QUESTIONS TO ANSWER:
#1 Answer each question from the file-handling text, one answer per line and marked like its question.
(a) What happens in `w` mode if the file named by `filename` already exists?
(b) What encoding does text mode use by default?
(c) Which function reads one line of the file?
#2 Copy the file-handling text word for word, starting at "#### Read a" and ending at "line is a '\n'.".
#3 Continue the file-handling text, picking up after its last line.

*** Opening TEXT FOR ANALYSIS ***

The first letter can take the following values:
- `r`: Read mode. If no file is existed, an exception will be thrown (Exception: will be explained later).
- `w`: Write mode. If the file of  `filename` already exists, then the file is overwritten.
- `x`: Write mode. It only works with if the file of `filename` doesn't exist.
- `a`: Append mode. It will append the data from the last of `filename`.

The second letter can take the type of data.
 Generally, "text" means MSB(Most  Significant Bit) of the data is always 0. In other words, the code is represented 0 to 127 in decimal. ), "binary" means MSB takes 0 or 1.
- `b`: Binary Mode
- `t`: Text Mode

The difference between "Binary Mode" and "Text Mode" is that,
"Binary mode" means it reads data as binary and "Text mode" means it reads data as a specified encoding (default: UTF-8).
When printing data is binary (binary string), you can see the prefix "b'". If the data is text, you can see no prefix. You can distinguish if the data is binary or text.

Once you open a file, you must close the file until the end of the program. 
You should use `with` statement (it will explain later) if possible.







### Access the file

#### Read a file

You can use following functions to read a file. You can use these functions for binary mode and text mode:
- `read()`: Read all the data of the file.
- `read(size)`: Read `size` bytes of the file. 
- `readline()`: Read one line of the file. The end of each line is a '\n'.
- `readlines()`: Read all the data of the file. Each line is stored as a list. 

Below is the program to read and print the file named "rfc0001.txt".
Before running the program, you must upload "rfc0001.txt" to the Google Drive.
The file will be deleted if you close the Google Colab.

1) Click "Explorer" icon in the leftmost pane. (The 4th order from the top)
2) Click "Upload Icon" near "Files".
3) Explorer launched. Then select an file to upload and click "Open".

*** Closing TEXT FOR ANALYSIS ***
*** Opening DATA EXTRACT ***

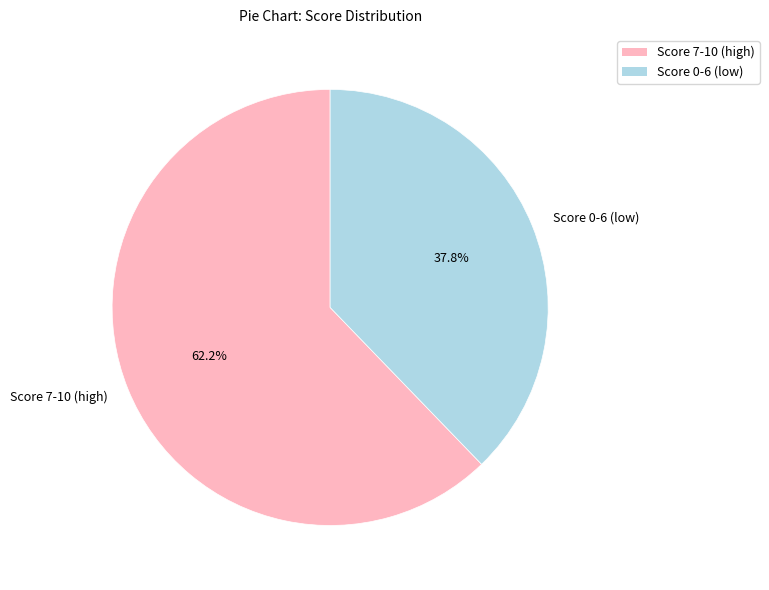

What portion of the pie excludes Score 0-6 (low)?

62.2%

*** Closing DATA EXTRACT ***

RESPONSES TO THE EXERCISE:
#1
(a) The file is overwritten.
(b) UTF-8.
(c) `readline()`.

#2
#### Read a file

You can use following functions to read a file. You can use these functions for binary mode and text mode:
- `read()`: Read all the data of the file.
- `read(size)`: Read `size` bytes of the file. 
- `readline()`: Read one line of the file. The end of each line is a '\n'.

#3
Example 1: The difference between "Binary mode" and "Text mode". Run the two program below and check the difference between them.

In [None]:
# Binary Mode
fp = open("rfc0001.txt" ,"rb") # Open a file as Read and Binary mode
l = fp.readline()
print(l)
fp.close()


b'\n'


In [None]:
# Text Mode
fp = open("rfc0001.txt" ,"rt") # Open a file as Read and Text mode
l = fp.readline()
print(l)
fp.close()






Please take care that the prefix `b` is added to the string.

Example 2: Examples of a whole file.


Read whole data (This lines can be used for binary mode)
Generally, this program is simple but works well.

In [None]:
fp = open("rfc0001.txt", "rt")
txt = fp.read()
fp.close()
print(txt)

Read whole data of Text as binary
You must understand what encoding of the file is and appropriate decode is required.

In [8]:
fp = open("rfc0001.txt", "rb")
bin = fp.read()
txt = bin.decode('UTF-8') # 'UTF-8' can be omitted because the default encoding character is UTF-8.
print(txt)
fp.close()

Hello, nice to meet youMy name is Anonymous


Read partial data (separated by constant bytes) and whole data finally.
This program is useful for the environment with limited memory.

In [None]:
buf = ''
chunk_size = 256
fp = open("rfc0001.txt", "rt")
while True:
  chunk = fp.read(chunk_size)
  if not chunk: # if chunk is equal to '' (empty string), then 'not chunk' will be true.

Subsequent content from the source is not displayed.